II- Na verdade, das alterações introduzidas no RGCO pelos DL n.º 244/95, de 14/09 e 109/01, de 24/12, não dimana que o escopo do legislador fosse alterar a natureza administrativa do prazo em causa.
III- Havendo norma especial de contagem do prazo de impugnação judicial de decisão da autoridade administrativa - o art. 60.º, do RGCO – nada autoriza a aplicação dos arts. 145.º, n.º 5 do CPC.
IV- A natureza administrativa daquele prazo de impugnação judicial leva a que não lhe seja aplicável o art 107.º, n.º 5, do CPP.
IV- O conhecimento pelo arguido da decisão administrativa ocorre com a notificação da mesma, contando-se a partir desse momento o prazo de 20 dias para impugnação e valendo, para o efeito, a data aposta no aviso de recepção pelos serviços de distribuição dos correios, como acto credível e digno de confiança bastante para desencadear o início de contagem de tal prazo.
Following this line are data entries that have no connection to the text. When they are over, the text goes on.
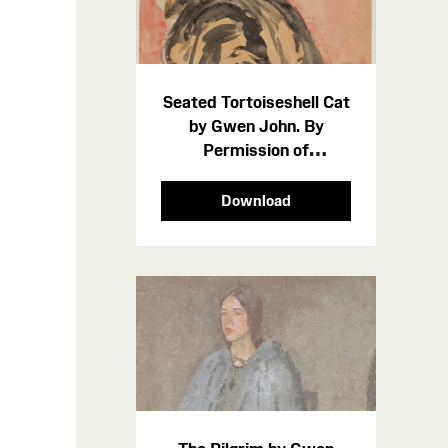
Seated Tortoiseshell Cat
by Gwen John. By
Permission of
Amgueddfa Cymru -
Museum Wales cropped
Download
p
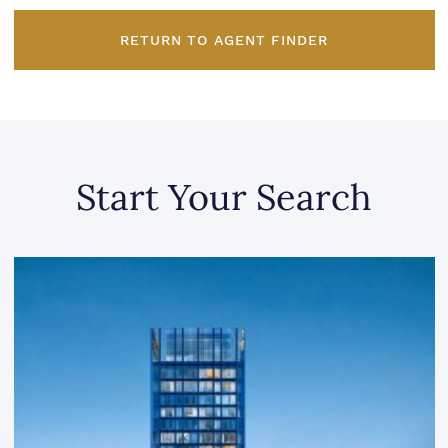
RETURN TO AGENT FINDER
Start Your Search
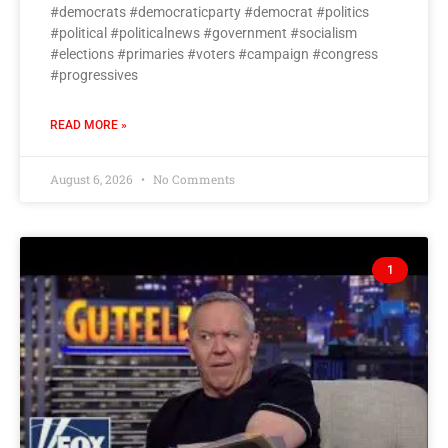
#democrats #democraticparty #democrat #politics
#political #politicalnews #government #socialism
#elections #primaries #voters #campaign #congress
#progressives
READ MORE »
August 6, 2026
No Comments
1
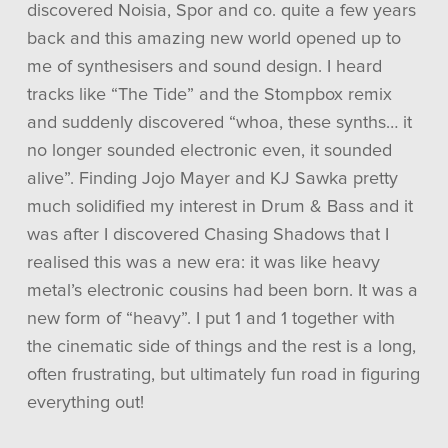
discovered Noisia, Spor and co. quite a few years
back and this amazing new world opened up to
me of synthesisers and sound design. I heard
tracks like “The Tide” and the Stompbox remix
and suddenly discovered “whoa, these synths… it
no longer sounded electronic even, it sounded
alive”. Finding Jojo Mayer and KJ Sawka pretty
much solidified my interest in Drum & Bass and it
was after I discovered Chasing Shadows that I
realised this was a new era: it was like heavy
metal’s electronic cousins had been born. It was a
new form of “heavy”. I put 1 and 1 together with
the cinematic side of things and the rest is a long,
often frustrating, but ultimately fun road in figuring
everything out!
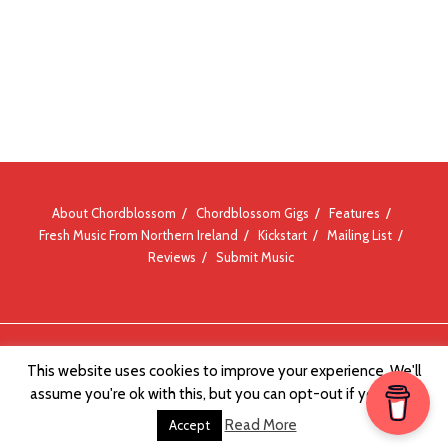
About Chordblossom
Chordblossom Gigs
Features
Fresh Music From Northern Ireland
Kickstart
Mailing List
Reviews
Submit Music
© Chordblossom 2012 - 2026
This website uses cookies to improve your experience. We'll
assume you're ok with this, but you can opt-out if you wish.
Read More
Accept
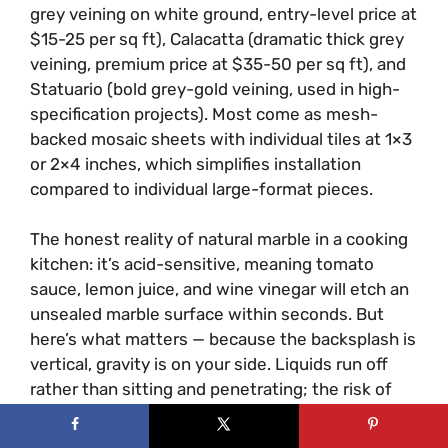
grey veining on white ground, entry-level price at
$15-25 per sq ft), Calacatta (dramatic thick grey
veining, premium price at $35-50 per sq ft), and
Statuario (bold grey-gold veining, used in high-
specification projects). Most come as mesh-
backed mosaic sheets with individual tiles at 1×3
or 2×4 inches, which simplifies installation
compared to individual large-format pieces.
The honest reality of natural marble in a cooking
kitchen: it’s acid-sensitive, meaning tomato
sauce, lemon juice, and wine vinegar will etch an
unsealed marble surface within seconds. But
here’s what matters — because the backsplash is
vertical, gravity is on your side. Liquids run off
rather than sitting and penetrating; the risk of
etching is significantly lower than on a marble
countertop. Seal with a penetrating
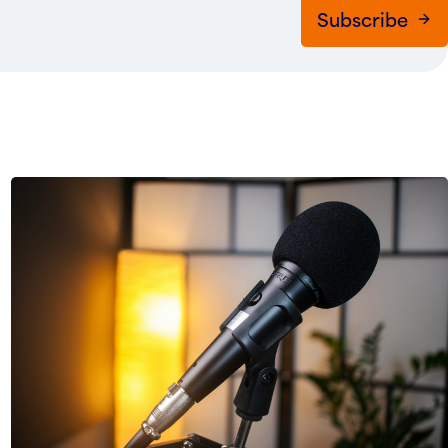
Subscribe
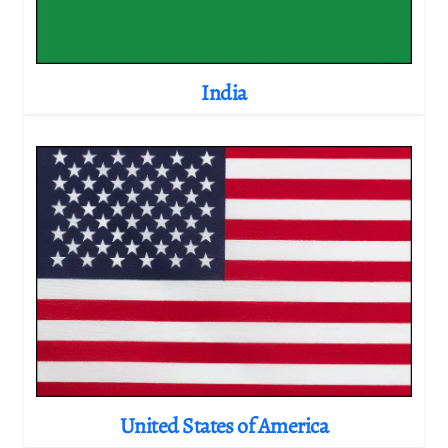
India
United States of America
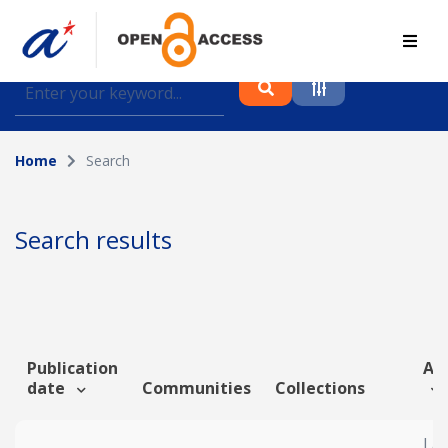
Find journal articles, conference proceedings and
datasets deposited in A*OAR
Home
Search
Collection
Please select a collection
Search results
Author
Topic
Publication
Art
date
Communities
Collections
Funding info
Lat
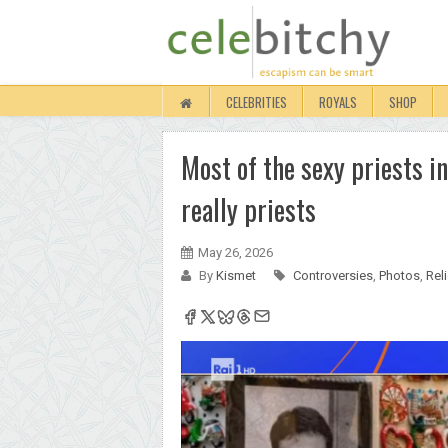
CELEBRITIES
ROYALS
SHOP
Most of the sexy priests i
really priests
May 26, 2026
By
Kismet
Controversies
,
Photos
,
Rel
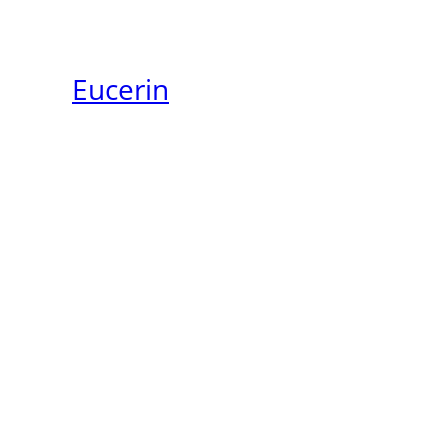
Eucerin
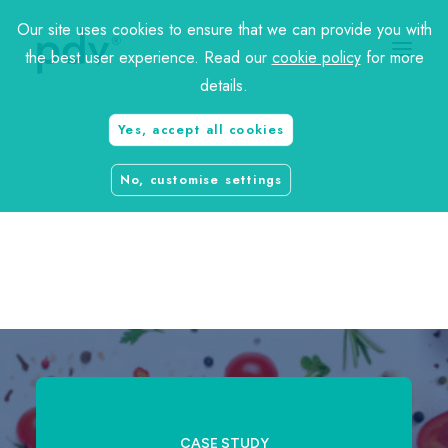
Our site uses cookies to ensure that we can provide you with
the best user experience. Read our
cookie policy
for more
details.
Yes, accept all cookies
charity
No, customise settings
travel
CASE STUDY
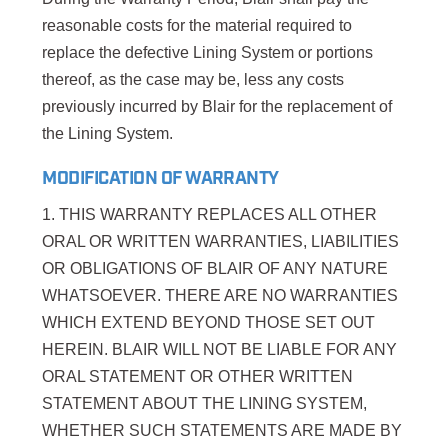
reasonable costs for the material required to
replace the defective Lining System or portions
thereof, as the case may be, less any costs
previously incurred by Blair for the replacement of
the Lining System.
MODIFICATION OF WARRANTY
1. THIS WARRANTY REPLACES ALL OTHER
ORAL OR WRITTEN WARRANTIES, LIABILITIES
OR OBLIGATIONS OF BLAIR OF ANY NATURE
WHATSOEVER. THERE ARE NO WARRANTIES
WHICH EXTEND BEYOND THOSE SET OUT
HEREIN. BLAIR WILL NOT BE LIABLE FOR ANY
ORAL STATEMENT OR OTHER WRITTEN
STATEMENT ABOUT THE LINING SYSTEM,
WHETHER SUCH STATEMENTS ARE MADE BY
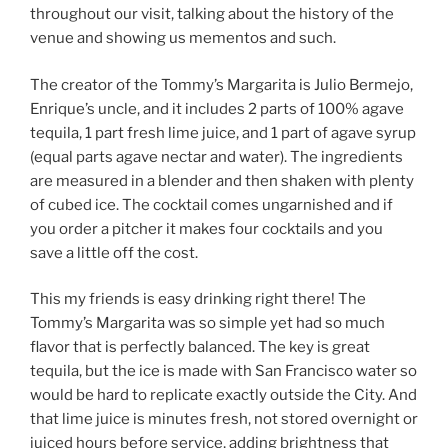
throughout our visit, talking about the history of the
venue and showing us mementos and such.
The creator of the Tommy’s Margarita is Julio Bermejo,
Enrique’s uncle, and it includes 2 parts of 100% agave
tequila, 1 part fresh lime juice, and 1 part of agave syrup
(equal parts agave nectar and water). The ingredients
are measured in a blender and then shaken with plenty
of cubed ice. The cocktail comes ungarnished and if
you order a pitcher it makes four cocktails and you
save a little off the cost.
This my friends is easy drinking right there! The
Tommy’s Margarita was so simple yet had so much
flavor that is perfectly balanced. The key is great
tequila, but the ice is made with San Francisco water so
would be hard to replicate exactly outside the City. And
that lime juice is minutes fresh, not stored overnight or
juiced hours before service, adding brightness that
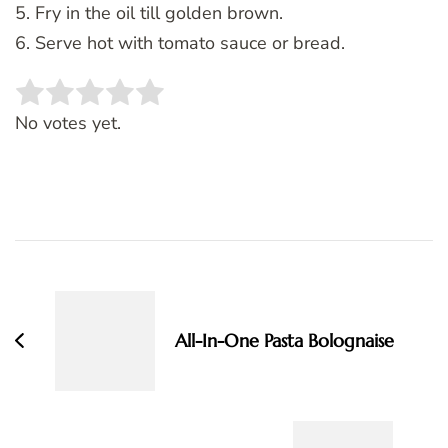
5. Fry in the oil till golden brown.
6. Serve hot with tomato sauce or bread.
Rate this item:
SUBMIT RATING
No votes yet.
Post
Navigation
All-In-One Pasta Bolognaise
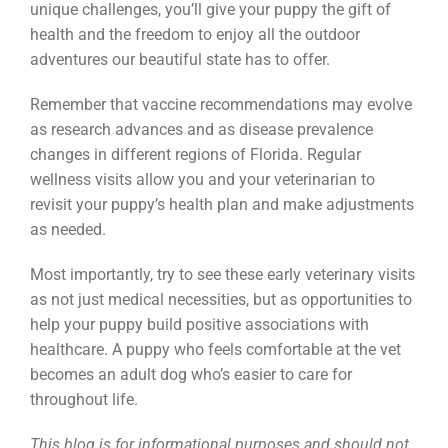
unique challenges, you’ll give your puppy the gift of
health and the freedom to enjoy all the outdoor
adventures our beautiful state has to offer.
Remember that vaccine recommendations may evolve
as research advances and as disease prevalence
changes in different regions of Florida. Regular
wellness visits allow you and your veterinarian to
revisit your puppy’s health plan and make adjustments
as needed.
Most importantly, try to see these early veterinary visits
as not just medical necessities, but as opportunities to
help your puppy build positive associations with
healthcare. A puppy who feels comfortable at the vet
becomes an adult dog who’s easier to care for
throughout life.
This blog is for informational purposes and should not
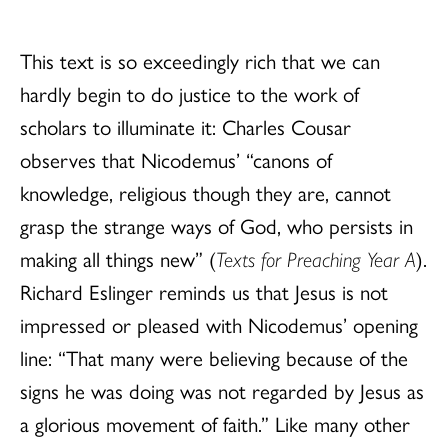
This text is so exceedingly rich that we can
hardly begin to do justice to the work of
scholars to illuminate it: Charles Cousar
observes that Nicodemus’ “canons of
knowledge, religious though they are, cannot
grasp the strange ways of God, who persists in
making all things new” (
Texts for Preaching Year A
).
Richard Eslinger reminds us that Jesus is not
impressed or pleased with Nicodemus’ opening
line: “That many were believing because of the
signs he was doing was not regarded by Jesus as
a glorious movement of faith.” Like many other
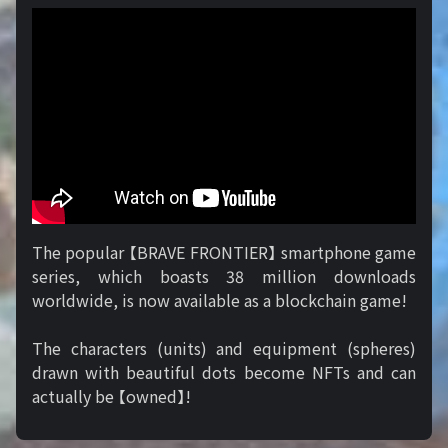
The popular 【BRAVE FRONTIER】 smartphone game
series, which boasts 38 million downloads
worldwide, is now available as a blockchain game!
The characters (units) and equipment (spheres)
drawn with beautiful dots become NFTs and can
actually be 【owned】!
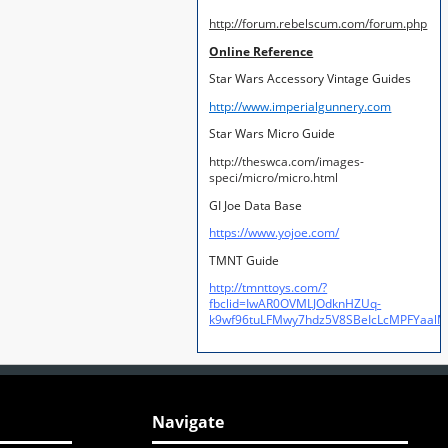
http://forum.rebelscum.com/forum.php
Online Reference
Star Wars Accessory Vintage Guides
http://www.imperialgunnery.com
Star Wars Micro Guide
http://theswca.com/images-
speci/micro/micro.html
GI Joe Data Base
https://www.yojoe.com/
TMNT Guide
http://tmnttoys.com/?
fbclid=IwAR0OVMLJOdknHZUq-
k9wf96tuLFMwy7hdz5V8SBeIcLcMPFYaal
Navigate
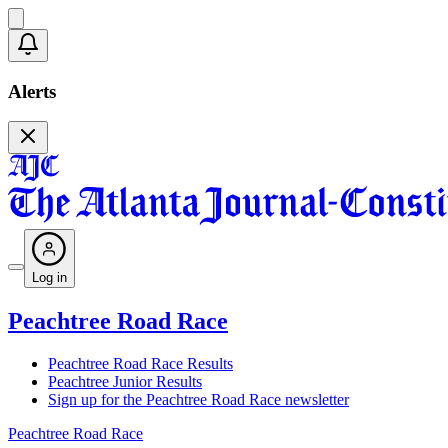
Alerts
Log in
Peachtree Road Race
Peachtree Road Race Results
Peachtree Junior Results
Sign up for the Peachtree Road Race newsletter
Peachtree Road Race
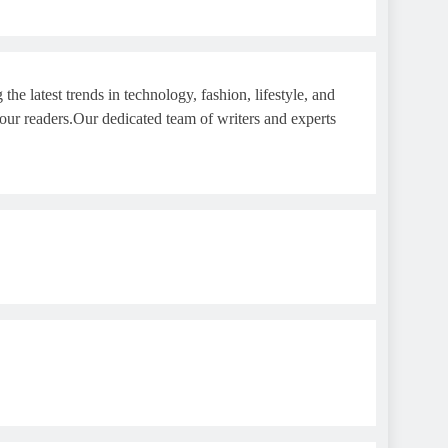
e latest trends in technology, fashion, lifestyle, and
 our readers.Our dedicated team of writers and experts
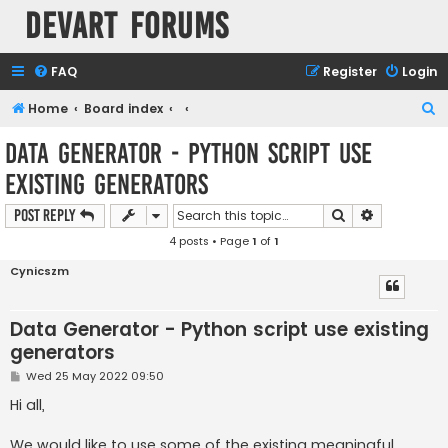
Devart Forums
FAQ
Register
Login
S
Home
Board index
e
Data Generator - Python script use
a
existing generators
r
c
Search
Advanced s
Post Reply
h
4 posts • Page
1
of
1
Cynicszm
Data Generator - Python script use existing
generators
P
Wed 25 May 2022 09:50
o
s
Hi all,
t
We would like to use some of the existing meaningful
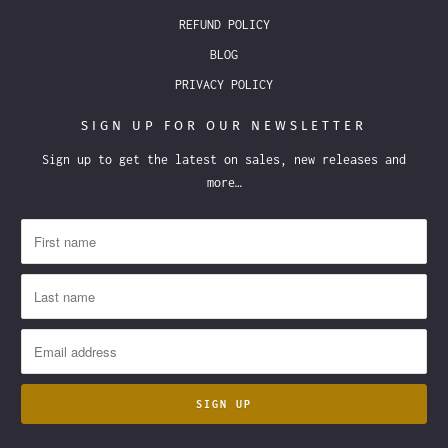
REFUND POLICY
BLOG
PRIVACY POLICY
SIGN UP FOR OUR NEWSLETTER
Sign up to get the latest on sales, new releases and
more…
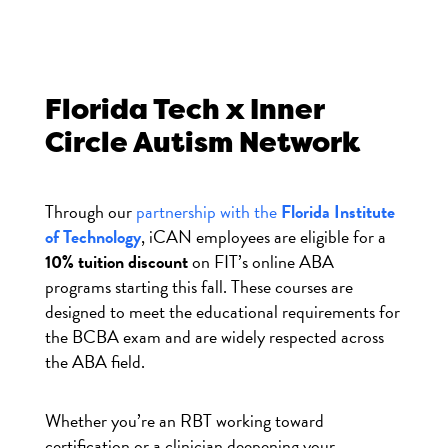
Florida Tech
x Inner
Circle Autism Network
Through our
partnership with the
Florida Institute
of Technology
, iCAN employees are eligible for a
10% tuition discount
on FIT’s online ABA
programs starting this fall. These courses are
designed to meet the educational requirements for
the BCBA exam and are widely respected across
the ABA field.
Whether you’re an RBT working toward
certification or a clinician deepening your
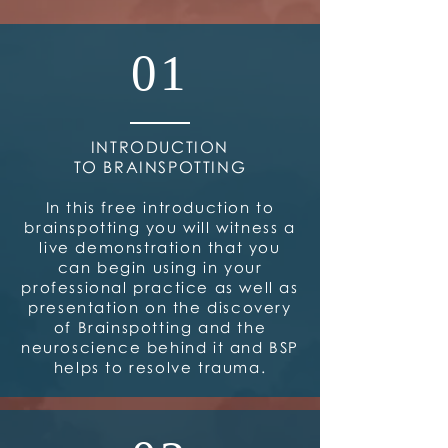
01
INTRODUCTION
TO BRAINSPOTTING
In this free introduction to
brainspotting you will witness a
live demonstration that you
can begin using in your
professional practice as well as
presentation on the discovery
of Brainspotting and the
neuroscience behind it and BSP
helps to resolve trauma.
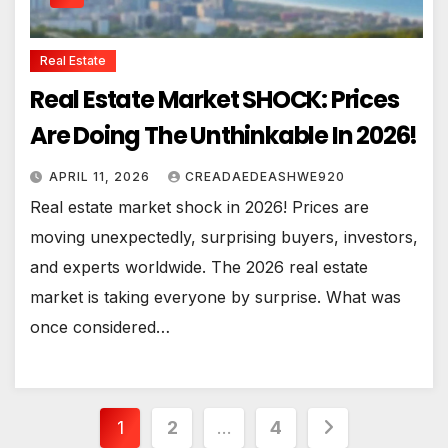
Real Estate
Real Estate Market SHOCK: Prices
Are Doing The Unthinkable In 2026!
APRIL 11, 2026
CREADAEDEASHWE920
Real estate market shock in 2026! Prices are
moving unexpectedly, surprising buyers, investors,
and experts worldwide. The 2026 real estate
market is taking everyone by surprise. What was
once considered…
Posts
1
2
…
4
V- Apresenta-se totalmente irrelevante para determinar o início do aludido prazo de impugnação o facto de constar do registo interno de correspondência do Município-arguido que este só tomou conhecimento do conteúdo da carta para notificação em data posterior à constante do mencionado aviso de recepção, porquanto tal protocolo de expediente não tem eficácia externa com força bastante para elidir a presunção legal aplicável ao caso – art. 254.º, n.º 3, do CPC.